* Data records
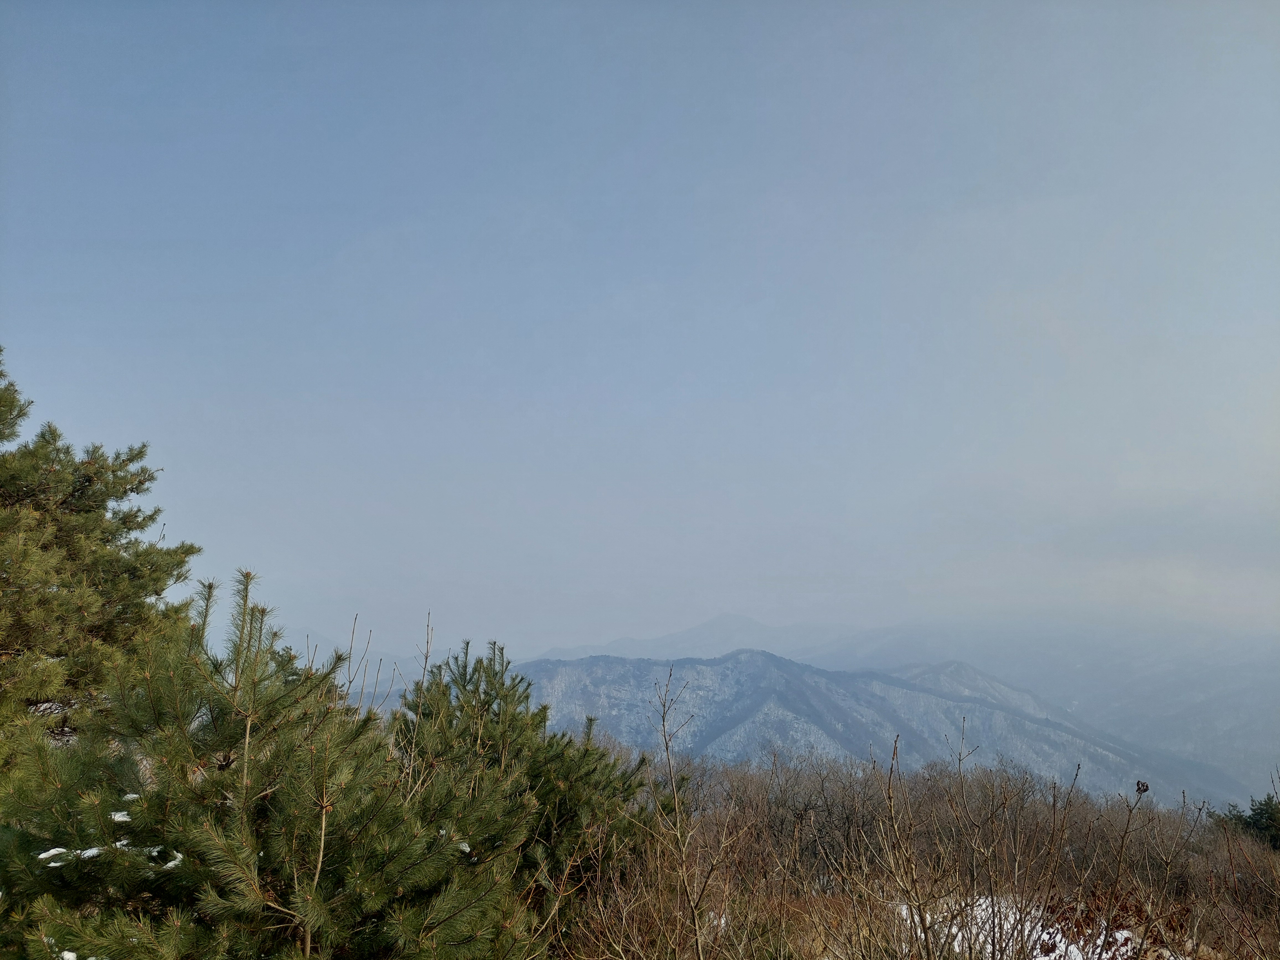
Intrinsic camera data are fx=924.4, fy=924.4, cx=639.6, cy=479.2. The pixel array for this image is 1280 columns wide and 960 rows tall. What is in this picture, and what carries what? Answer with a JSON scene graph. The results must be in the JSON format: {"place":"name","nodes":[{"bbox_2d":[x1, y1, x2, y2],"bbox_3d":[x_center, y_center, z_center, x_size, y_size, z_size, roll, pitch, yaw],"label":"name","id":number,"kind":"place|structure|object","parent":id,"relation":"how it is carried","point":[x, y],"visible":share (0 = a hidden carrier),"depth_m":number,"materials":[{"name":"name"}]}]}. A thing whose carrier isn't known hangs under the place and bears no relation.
{"place":"outdoors","nodes":[
{"label":"outdoors","id":0,"kind":"place"},
{"bbox_2d":[291,627,442,705],"label":"distant mountain","id":1,"kind":"structure","parent":0,"point":[377,665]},
{"bbox_2d":[0,0,1279,655],"label":"sky","id":2,"kind":"structure","parent":0,"point":[708,598],"materials":[{"name":"blue"}]},
{"bbox_2d":[527,613,860,666],"label":"mountain","id":3,"kind":"structure","parent":0,"point":[714,625],"materials":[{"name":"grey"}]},
{"bbox_2d":[488,643,1247,813],"label":"mountain","id":4,"kind":"structure","parent":0,"point":[693,668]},
{"bbox_2d":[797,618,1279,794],"label":"mountain","id":5,"kind":"structure","parent":0,"point":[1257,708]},
{"label":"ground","id":6,"kind":"structure","parent":0},
{"bbox_2d":[0,348,203,760],"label":"pine tree","id":7,"kind":"object","parent":6,"relation":"on","point":[88,485],"visible":0.87,"depth_m":6.44,"materials":[{"name":"plant"}]},
{"bbox_2d":[0,567,541,959],"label":"pine tree","id":8,"kind":"object","parent":6,"relation":"on","point":[319,869],"visible":0.99,"depth_m":3.65,"materials":[{"name":"green plant"}]},
{"bbox_2d":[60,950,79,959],"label":"snow patch","id":9,"kind":"object","parent":8,"relation":"on","point":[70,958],"visible":0.53,"depth_m":3.46,"materials":[{"name":"white snow"}]},
{"bbox_2d":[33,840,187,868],"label":"snow patch","id":10,"kind":"object","parent":8,"relation":"on","point":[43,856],"visible":0.4,"depth_m":3.69,"materials":[{"name":"white snow"}]},
{"bbox_2d":[110,810,133,821],"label":"snow patch","id":11,"kind":"object","parent":8,"relation":"on","point":[118,816],"visible":0.42,"depth_m":3.95,"materials":[{"name":"white snow"}]},
{"bbox_2d":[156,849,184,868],"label":"snow patch","id":12,"kind":"object","parent":8,"relation":"on","point":[178,856],"visible":0.42,"depth_m":3.81,"materials":[{"name":"white snow"}]},
{"bbox_2d":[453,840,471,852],"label":"snow patch","id":13,"kind":"object","parent":8,"relation":"on","point":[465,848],"visible":0.28,"depth_m":4.26,"materials":[{"name":"white snow"}]},
{"bbox_2d":[316,605,440,782],"bbox_3d":[-2.118,2.288,7.141,1.079,2.628,1.195,0,-10,0],"label":"bare shrub","id":14,"kind":"object","parent":6,"relation":"on","point":[356,617],"visible":0.43,"depth_m":7.20,"materials":[{"name":"plant"}]},
{"bbox_2d":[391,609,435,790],"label":"bare sapling","id":15,"kind":"object","parent":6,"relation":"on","point":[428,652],"visible":0.6,"depth_m":6.29,"materials":[{"name":"plant"}]},
{"bbox_2d":[386,639,667,938],"bbox_3d":[-0.867,2.284,6.142,2.265,2.438,2.235,0,-10,0],"label":"pine tree","id":16,"kind":"object","parent":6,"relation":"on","point":[497,673],"visible":0.76,"depth_m":5.92,"materials":[{"name":"green plant"}]},
{"bbox_2d":[652,662,725,959],"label":"bare sapling","id":17,"kind":"object","parent":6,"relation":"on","point":[666,740],"visible":1,"depth_m":5.31,"materials":[{"name":"brown plant"}]},
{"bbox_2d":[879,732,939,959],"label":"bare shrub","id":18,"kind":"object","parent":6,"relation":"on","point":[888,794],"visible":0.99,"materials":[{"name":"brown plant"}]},
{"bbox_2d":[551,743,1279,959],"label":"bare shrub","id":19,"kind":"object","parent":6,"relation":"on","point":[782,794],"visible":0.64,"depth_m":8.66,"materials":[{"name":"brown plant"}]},
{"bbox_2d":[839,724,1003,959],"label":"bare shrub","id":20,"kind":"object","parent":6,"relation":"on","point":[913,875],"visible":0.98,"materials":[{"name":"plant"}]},
{"bbox_2d":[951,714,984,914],"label":"bare shrub","id":21,"kind":"object","parent":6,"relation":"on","point":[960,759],"visible":0.98,"depth_m":5.95,"materials":[{"name":"plant"}]},
{"bbox_2d":[898,896,1143,959],"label":"snow patch","id":22,"kind":"object","parent":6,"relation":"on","point":[1045,937],"visible":0.35,"depth_m":7.52,"materials":[{"name":"white snow"}]},
{"bbox_2d":[840,721,1211,959],"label":"bare shrub","id":23,"kind":"object","parent":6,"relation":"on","point":[992,902],"visible":0.99,"depth_m":5.59,"materials":[{"name":"plant"}]},
{"bbox_2d":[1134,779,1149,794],"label":"dried leaf","id":24,"kind":"object","parent":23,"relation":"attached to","point":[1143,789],"visible":0.87,"depth_m":5.72,"materials":[{"name":"brown plant"}]},
{"bbox_2d":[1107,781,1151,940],"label":"sapling","id":25,"kind":"object","parent":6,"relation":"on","point":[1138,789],"visible":0.9,"depth_m":5.52,"materials":[{"name":"brown plant"}]},
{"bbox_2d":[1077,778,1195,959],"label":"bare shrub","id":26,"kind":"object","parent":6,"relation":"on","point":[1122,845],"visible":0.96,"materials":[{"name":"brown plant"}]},
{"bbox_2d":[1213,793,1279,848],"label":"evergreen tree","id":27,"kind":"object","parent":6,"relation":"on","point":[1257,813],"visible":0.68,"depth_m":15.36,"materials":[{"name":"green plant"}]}
]}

* Exercise description
Exactly as they appear above, write out all the entries, without pictures.

* Answer section
Intrinsic camera data are fx=924.4, fy=924.4, cx=639.6, cy=479.2. The pixel array for this image is 1280 columns wide and 960 rows tall. What is in this picture, and what carries what? Answer with a JSON scene graph. The results must be in the JSON format: {"place":"name","nodes":[{"bbox_2d":[x1, y1, x2, y2],"bbox_3d":[x_center, y_center, z_center, x_size, y_size, z_size, roll, pitch, yaw],"label":"name","id":number,"kind":"place|structure|object","parent":id,"relation":"how it is carried","point":[x, y],"visible":share (0 = a hidden carrier),"depth_m":number,"materials":[{"name":"name"}]}]}. A thing whose carrier isn't known hangs under the place and bears no relation.
{"place":"outdoors","nodes":[
{"label":"outdoors","id":0,"kind":"place"},
{"bbox_2d":[291,627,442,705],"label":"distant mountain","id":1,"kind":"structure","parent":0,"point":[377,665]},
{"bbox_2d":[0,0,1279,655],"label":"sky","id":2,"kind":"structure","parent":0,"point":[708,598],"materials":[{"name":"blue"}]},
{"bbox_2d":[527,613,860,666],"label":"mountain","id":3,"kind":"structure","parent":0,"point":[714,625],"materials":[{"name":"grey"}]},
{"bbox_2d":[488,643,1247,813],"label":"mountain","id":4,"kind":"structure","parent":0,"point":[693,668]},
{"bbox_2d":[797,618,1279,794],"label":"mountain","id":5,"kind":"structure","parent":0,"point":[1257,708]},
{"label":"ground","id":6,"kind":"structure","parent":0},
{"bbox_2d":[0,348,203,760],"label":"pine tree","id":7,"kind":"object","parent":6,"relation":"on","point":[88,485],"visible":0.87,"depth_m":6.44,"materials":[{"name":"plant"}]},
{"bbox_2d":[0,567,541,959],"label":"pine tree","id":8,"kind":"object","parent":6,"relation":"on","point":[319,869],"visible":0.99,"depth_m":3.65,"materials":[{"name":"green plant"}]},
{"bbox_2d":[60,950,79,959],"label":"snow patch","id":9,"kind":"object","parent":8,"relation":"on","point":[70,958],"visible":0.53,"depth_m":3.46,"materials":[{"name":"white snow"}]},
{"bbox_2d":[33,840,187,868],"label":"snow patch","id":10,"kind":"object","parent":8,"relation":"on","point":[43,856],"visible":0.4,"depth_m":3.69,"materials":[{"name":"white snow"}]},
{"bbox_2d":[110,810,133,821],"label":"snow patch","id":11,"kind":"object","parent":8,"relation":"on","point":[118,816],"visible":0.42,"depth_m":3.95,"materials":[{"name":"white snow"}]},
{"bbox_2d":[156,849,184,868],"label":"snow patch","id":12,"kind":"object","parent":8,"relation":"on","point":[178,856],"visible":0.42,"depth_m":3.81,"materials":[{"name":"white snow"}]},
{"bbox_2d":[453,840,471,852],"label":"snow patch","id":13,"kind":"object","parent":8,"relation":"on","point":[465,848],"visible":0.28,"depth_m":4.26,"materials":[{"name":"white snow"}]},
{"bbox_2d":[316,605,440,782],"bbox_3d":[-2.118,2.288,7.141,1.079,2.628,1.195,0,-10,0],"label":"bare shrub","id":14,"kind":"object","parent":6,"relation":"on","point":[356,617],"visible":0.43,"depth_m":7.20,"materials":[{"name":"plant"}]},
{"bbox_2d":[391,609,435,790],"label":"bare sapling","id":15,"kind":"object","parent":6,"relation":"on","point":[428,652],"visible":0.6,"depth_m":6.29,"materials":[{"name":"plant"}]},
{"bbox_2d":[386,639,667,938],"bbox_3d":[-0.867,2.284,6.142,2.265,2.438,2.235,0,-10,0],"label":"pine tree","id":16,"kind":"object","parent":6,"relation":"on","point":[497,673],"visible":0.76,"depth_m":5.92,"materials":[{"name":"green plant"}]},
{"bbox_2d":[652,662,725,959],"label":"bare sapling","id":17,"kind":"object","parent":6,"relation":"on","point":[666,740],"visible":1,"depth_m":5.31,"materials":[{"name":"brown plant"}]},
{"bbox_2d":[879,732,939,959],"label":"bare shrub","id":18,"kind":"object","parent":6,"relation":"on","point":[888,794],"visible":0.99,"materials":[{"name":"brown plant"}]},
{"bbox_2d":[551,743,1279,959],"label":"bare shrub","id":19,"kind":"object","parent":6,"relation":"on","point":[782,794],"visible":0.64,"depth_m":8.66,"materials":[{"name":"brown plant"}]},
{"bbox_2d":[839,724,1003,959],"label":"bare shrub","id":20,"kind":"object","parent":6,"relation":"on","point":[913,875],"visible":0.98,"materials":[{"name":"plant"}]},
{"bbox_2d":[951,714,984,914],"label":"bare shrub","id":21,"kind":"object","parent":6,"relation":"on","point":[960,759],"visible":0.98,"depth_m":5.95,"materials":[{"name":"plant"}]},
{"bbox_2d":[898,896,1143,959],"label":"snow patch","id":22,"kind":"object","parent":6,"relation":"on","point":[1045,937],"visible":0.35,"depth_m":7.52,"materials":[{"name":"white snow"}]},
{"bbox_2d":[840,721,1211,959],"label":"bare shrub","id":23,"kind":"object","parent":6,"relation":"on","point":[992,902],"visible":0.99,"depth_m":5.59,"materials":[{"name":"plant"}]},
{"bbox_2d":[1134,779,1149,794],"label":"dried leaf","id":24,"kind":"object","parent":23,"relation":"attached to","point":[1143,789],"visible":0.87,"depth_m":5.72,"materials":[{"name":"brown plant"}]},
{"bbox_2d":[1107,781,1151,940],"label":"sapling","id":25,"kind":"object","parent":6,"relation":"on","point":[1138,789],"visible":0.9,"depth_m":5.52,"materials":[{"name":"brown plant"}]},
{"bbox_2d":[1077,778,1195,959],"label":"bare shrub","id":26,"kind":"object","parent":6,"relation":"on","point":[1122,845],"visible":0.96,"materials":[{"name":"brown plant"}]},
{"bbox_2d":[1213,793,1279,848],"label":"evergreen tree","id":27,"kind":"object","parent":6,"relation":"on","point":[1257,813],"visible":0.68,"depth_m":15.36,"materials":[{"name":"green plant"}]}
]}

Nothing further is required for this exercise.